Yarne explained that Cal Water staff engineers are not construction engineers and the number of plants the company builds one every other year doesn't justify keeping construction engineers on staff.

Responding to 10-year-old Arthur Wilkie's question about what happens to the plant's old materials, Yarne said anything that can be recycled will be, including valuable steel and brass.

One questioner wanted to know how the treatment deals with "mercury in the water." Burton told him in 23 years of working in the district and monitoring testing he has never seen a sample positive for mercury, although it is in the lake sediment.

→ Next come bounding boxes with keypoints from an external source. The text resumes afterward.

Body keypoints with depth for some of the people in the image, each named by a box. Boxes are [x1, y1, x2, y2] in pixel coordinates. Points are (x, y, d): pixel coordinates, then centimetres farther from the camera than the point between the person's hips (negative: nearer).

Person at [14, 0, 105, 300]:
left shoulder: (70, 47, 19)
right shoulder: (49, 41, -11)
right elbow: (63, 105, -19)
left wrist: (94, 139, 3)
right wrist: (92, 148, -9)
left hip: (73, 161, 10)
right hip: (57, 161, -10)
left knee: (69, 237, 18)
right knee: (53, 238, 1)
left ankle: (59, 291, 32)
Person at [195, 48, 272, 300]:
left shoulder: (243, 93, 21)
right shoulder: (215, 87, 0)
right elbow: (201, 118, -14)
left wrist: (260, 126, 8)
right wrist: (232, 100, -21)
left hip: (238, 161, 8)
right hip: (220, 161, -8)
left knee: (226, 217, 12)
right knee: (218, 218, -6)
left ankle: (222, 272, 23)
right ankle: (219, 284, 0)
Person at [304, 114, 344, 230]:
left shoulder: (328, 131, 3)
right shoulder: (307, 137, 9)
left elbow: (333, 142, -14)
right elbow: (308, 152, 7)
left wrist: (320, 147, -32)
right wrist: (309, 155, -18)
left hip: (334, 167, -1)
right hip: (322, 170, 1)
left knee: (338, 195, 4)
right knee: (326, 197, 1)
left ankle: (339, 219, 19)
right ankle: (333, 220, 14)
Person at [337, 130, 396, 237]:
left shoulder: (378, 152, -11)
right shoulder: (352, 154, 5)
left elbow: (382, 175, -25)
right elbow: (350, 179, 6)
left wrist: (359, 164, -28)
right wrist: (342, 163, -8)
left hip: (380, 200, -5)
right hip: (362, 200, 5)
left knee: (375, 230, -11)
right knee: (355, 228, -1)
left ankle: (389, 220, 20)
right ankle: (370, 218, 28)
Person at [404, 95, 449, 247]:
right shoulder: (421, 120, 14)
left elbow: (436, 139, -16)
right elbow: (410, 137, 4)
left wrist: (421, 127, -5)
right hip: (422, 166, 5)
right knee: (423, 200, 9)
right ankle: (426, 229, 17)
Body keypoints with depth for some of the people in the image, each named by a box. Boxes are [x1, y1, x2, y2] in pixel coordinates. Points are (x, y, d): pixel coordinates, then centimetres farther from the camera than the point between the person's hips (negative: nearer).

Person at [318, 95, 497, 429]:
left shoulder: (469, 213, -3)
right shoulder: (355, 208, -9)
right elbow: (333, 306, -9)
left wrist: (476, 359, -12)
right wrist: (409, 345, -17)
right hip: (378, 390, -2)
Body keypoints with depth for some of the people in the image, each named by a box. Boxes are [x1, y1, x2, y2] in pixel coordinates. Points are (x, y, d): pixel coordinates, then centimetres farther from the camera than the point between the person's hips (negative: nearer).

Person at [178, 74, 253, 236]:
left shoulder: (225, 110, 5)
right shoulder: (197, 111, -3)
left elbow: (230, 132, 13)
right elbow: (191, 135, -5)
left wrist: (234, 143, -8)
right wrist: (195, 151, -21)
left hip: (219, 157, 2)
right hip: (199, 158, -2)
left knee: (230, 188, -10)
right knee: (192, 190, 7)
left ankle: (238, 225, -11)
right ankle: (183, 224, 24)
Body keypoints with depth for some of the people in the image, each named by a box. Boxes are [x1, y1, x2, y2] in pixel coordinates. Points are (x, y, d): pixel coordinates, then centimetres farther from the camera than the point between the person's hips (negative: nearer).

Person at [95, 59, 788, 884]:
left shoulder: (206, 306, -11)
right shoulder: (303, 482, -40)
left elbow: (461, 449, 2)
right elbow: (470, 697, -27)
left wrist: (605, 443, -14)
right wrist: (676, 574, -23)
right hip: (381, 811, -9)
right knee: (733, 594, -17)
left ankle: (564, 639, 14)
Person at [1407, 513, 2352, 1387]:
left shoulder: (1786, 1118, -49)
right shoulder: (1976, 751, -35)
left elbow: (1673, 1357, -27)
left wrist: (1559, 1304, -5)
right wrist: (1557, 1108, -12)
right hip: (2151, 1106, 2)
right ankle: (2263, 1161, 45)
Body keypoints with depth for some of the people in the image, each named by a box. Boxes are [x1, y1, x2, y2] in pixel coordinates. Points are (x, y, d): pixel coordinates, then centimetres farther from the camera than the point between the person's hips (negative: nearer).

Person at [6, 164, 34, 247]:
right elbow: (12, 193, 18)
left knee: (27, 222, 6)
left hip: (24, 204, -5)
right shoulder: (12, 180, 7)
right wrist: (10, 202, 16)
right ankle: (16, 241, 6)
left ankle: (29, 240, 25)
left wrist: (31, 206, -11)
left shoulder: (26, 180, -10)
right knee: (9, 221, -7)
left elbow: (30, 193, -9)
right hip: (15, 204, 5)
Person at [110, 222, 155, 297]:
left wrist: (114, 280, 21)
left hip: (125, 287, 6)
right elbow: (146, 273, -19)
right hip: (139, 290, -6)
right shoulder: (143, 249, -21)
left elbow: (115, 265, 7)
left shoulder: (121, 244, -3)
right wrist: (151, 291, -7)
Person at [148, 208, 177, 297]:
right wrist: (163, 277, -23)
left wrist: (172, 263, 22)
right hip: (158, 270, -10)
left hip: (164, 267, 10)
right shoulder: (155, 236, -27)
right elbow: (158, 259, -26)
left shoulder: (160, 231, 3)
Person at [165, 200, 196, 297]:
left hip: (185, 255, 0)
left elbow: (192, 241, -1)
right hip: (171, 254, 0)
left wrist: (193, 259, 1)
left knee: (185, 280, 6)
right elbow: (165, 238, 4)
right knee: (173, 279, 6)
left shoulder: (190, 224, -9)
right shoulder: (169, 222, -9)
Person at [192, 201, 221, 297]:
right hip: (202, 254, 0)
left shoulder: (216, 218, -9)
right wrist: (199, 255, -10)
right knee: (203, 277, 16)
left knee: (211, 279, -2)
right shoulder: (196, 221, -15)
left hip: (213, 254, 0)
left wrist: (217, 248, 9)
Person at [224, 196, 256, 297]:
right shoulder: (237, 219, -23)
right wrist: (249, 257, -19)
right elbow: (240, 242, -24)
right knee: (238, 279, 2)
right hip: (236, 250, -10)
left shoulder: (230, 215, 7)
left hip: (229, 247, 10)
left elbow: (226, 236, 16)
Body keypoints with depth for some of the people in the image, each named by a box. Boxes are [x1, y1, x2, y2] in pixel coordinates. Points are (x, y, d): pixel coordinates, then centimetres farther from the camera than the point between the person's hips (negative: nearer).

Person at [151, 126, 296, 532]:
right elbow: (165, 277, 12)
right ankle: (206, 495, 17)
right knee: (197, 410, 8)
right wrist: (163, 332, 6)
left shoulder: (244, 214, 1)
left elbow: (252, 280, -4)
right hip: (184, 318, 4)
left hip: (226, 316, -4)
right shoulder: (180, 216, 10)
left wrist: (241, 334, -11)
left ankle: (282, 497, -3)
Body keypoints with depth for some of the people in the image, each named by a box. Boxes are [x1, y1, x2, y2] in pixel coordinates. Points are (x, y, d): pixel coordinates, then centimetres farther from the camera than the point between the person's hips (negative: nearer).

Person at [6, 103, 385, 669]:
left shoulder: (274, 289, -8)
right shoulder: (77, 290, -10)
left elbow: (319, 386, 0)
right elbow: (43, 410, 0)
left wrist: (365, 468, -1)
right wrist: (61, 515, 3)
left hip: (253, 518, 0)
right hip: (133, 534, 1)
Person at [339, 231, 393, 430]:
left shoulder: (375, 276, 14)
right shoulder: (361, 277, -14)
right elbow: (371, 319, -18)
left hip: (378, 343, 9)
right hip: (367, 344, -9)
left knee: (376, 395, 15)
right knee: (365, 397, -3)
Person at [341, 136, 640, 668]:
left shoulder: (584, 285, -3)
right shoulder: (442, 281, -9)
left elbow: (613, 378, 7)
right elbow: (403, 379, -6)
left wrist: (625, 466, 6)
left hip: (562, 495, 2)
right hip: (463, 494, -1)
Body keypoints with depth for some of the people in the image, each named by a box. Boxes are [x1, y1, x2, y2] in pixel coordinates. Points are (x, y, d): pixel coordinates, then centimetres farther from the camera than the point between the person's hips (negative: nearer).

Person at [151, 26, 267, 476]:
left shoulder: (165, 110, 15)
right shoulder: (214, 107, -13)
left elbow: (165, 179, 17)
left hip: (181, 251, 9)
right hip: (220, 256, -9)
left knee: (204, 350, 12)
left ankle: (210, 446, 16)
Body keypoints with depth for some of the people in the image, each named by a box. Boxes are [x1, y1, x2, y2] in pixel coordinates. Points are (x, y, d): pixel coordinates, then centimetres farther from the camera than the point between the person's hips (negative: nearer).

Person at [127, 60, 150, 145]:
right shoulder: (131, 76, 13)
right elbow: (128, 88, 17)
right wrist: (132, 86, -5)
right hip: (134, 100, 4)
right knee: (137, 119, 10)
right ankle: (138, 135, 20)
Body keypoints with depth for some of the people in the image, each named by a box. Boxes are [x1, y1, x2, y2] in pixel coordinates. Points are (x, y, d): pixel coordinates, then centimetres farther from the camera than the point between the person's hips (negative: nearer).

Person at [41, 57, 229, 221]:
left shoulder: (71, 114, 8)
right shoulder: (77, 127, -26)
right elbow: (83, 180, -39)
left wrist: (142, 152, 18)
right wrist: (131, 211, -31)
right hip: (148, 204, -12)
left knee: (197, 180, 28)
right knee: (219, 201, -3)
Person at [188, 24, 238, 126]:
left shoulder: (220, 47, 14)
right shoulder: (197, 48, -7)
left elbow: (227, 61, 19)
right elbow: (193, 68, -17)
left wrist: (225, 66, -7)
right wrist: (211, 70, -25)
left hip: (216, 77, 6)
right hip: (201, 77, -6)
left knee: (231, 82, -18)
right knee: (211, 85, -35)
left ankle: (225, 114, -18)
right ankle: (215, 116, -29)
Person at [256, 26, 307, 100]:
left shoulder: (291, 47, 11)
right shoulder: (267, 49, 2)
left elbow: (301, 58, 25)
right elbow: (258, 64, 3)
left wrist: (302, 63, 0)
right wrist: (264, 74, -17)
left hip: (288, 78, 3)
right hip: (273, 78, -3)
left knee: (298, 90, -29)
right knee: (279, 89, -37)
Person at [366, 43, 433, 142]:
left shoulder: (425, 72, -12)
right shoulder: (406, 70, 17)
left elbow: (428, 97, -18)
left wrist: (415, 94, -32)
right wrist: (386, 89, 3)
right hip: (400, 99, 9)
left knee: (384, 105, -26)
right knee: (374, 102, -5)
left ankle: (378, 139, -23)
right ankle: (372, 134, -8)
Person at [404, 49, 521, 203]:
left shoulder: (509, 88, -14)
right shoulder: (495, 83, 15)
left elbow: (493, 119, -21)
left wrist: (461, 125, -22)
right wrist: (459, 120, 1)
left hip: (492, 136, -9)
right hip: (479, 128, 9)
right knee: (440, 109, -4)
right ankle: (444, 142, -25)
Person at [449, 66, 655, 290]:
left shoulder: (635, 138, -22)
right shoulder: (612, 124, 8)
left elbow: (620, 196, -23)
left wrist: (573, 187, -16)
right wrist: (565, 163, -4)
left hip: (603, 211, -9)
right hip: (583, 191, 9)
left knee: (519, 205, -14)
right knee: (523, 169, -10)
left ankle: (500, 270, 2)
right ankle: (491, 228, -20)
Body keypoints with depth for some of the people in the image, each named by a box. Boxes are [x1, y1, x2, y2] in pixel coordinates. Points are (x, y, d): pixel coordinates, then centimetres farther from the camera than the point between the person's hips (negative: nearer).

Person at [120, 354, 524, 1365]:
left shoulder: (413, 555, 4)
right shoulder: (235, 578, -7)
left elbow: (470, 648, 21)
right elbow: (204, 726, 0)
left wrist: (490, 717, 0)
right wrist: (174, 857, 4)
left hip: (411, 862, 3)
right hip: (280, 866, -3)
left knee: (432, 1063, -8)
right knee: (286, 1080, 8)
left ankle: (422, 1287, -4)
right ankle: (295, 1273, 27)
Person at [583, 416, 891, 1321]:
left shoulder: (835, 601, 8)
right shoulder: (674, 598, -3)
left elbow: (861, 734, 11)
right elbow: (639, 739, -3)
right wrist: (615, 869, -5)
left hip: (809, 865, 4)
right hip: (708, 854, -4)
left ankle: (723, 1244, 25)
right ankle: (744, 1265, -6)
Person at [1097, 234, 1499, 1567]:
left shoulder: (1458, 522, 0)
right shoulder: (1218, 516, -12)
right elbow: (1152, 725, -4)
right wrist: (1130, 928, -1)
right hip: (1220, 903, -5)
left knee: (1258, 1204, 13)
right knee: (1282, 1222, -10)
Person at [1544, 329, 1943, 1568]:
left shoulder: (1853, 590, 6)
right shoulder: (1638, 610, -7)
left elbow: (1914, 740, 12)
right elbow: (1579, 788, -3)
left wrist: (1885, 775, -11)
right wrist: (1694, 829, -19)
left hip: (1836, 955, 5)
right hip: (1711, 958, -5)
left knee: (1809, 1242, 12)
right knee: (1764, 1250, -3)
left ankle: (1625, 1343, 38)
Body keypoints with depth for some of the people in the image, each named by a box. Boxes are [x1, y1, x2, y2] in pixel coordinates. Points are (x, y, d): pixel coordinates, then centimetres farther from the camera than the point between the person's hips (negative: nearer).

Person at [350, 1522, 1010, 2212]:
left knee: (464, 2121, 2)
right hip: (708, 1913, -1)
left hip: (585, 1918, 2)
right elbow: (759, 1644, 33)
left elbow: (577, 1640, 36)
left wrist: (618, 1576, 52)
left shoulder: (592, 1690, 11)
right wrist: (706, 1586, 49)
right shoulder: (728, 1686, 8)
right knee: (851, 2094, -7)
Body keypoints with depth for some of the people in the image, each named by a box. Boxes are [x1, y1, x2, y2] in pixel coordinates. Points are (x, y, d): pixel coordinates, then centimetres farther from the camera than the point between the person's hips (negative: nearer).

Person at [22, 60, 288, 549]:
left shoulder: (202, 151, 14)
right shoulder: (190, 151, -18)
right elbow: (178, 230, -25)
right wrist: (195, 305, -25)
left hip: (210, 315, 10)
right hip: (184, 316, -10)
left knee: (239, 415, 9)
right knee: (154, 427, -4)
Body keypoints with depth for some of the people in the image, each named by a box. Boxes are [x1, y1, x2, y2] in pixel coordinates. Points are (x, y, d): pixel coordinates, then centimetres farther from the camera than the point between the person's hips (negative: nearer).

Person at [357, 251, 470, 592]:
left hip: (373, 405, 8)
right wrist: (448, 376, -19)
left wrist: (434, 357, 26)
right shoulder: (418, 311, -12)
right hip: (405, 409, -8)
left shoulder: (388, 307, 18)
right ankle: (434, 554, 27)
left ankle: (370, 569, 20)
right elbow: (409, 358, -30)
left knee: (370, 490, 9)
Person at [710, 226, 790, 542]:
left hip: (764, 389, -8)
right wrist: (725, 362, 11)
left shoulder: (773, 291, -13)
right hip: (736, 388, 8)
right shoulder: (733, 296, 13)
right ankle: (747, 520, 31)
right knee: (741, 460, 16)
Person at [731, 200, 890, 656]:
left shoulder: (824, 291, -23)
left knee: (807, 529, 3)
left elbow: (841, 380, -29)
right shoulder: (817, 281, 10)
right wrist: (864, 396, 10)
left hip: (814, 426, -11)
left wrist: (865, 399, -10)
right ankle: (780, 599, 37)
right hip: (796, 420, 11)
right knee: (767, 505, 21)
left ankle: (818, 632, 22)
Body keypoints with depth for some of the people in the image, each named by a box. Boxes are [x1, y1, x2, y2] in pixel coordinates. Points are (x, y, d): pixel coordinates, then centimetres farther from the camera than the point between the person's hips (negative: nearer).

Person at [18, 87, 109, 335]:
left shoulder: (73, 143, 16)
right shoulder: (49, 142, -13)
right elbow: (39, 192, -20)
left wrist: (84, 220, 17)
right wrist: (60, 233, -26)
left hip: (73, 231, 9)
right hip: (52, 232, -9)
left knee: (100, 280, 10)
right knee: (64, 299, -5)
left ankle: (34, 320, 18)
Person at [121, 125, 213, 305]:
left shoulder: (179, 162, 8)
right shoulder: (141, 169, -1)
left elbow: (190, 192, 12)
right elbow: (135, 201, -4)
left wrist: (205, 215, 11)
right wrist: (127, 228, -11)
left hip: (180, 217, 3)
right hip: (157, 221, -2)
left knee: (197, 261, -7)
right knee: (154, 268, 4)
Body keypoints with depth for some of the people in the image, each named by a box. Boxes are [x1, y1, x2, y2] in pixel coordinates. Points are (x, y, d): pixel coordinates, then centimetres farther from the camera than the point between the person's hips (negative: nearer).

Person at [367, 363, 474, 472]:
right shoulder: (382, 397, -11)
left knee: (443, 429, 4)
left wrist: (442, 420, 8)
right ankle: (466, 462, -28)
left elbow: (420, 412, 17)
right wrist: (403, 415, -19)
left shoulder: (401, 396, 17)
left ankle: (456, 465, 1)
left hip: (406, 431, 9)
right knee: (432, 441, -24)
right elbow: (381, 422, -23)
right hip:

Much of the last hour of the two-hour meeting was taken up with the question of profits and explanations of the law governing loans from the State Revolving Fund.

Wilson and Danilo Sanchez, manager of the DRA, explained that construction funded by the State Revolving Fund does not become part of the rate base, and cannot create profit for the company if it sells the property. The financing is overseen and tracked by the CPUC, the DRA and a fiscal agent, such as a bank. Surcharges for loan repayment are kept in a balancing account and can be used only to repay the loan, Wilson said.

All Lucerne residents have received rate relief of $17 per month since the company's last rate increase was settled in July 2006, with the intervention of LCWO and its pro bono attorney, Steve Elias of Lakeport. The discount is funded by a one cent surcharge on Cal Water's other customers in California, some 500,000 households.

In addition, low-income Lucerne residents receive a $10 discount on their water use. Sanchez said four or five other California communities receive similar rate relief.

The company had asked for a 246 percent increase and received 121 percent.

E-mail Sophie Annan Jensen at This email address is being protected from spambots. You need JavaScript enabled to view it..


Editor's Note: The original article incorrectly stated that Frank Parker worked at the city of Weed's water treatment plant. Instead, he was on the city crew which maintained the well and spring-fed water system in the 1960s. Weed does not have a treatment plant, he said.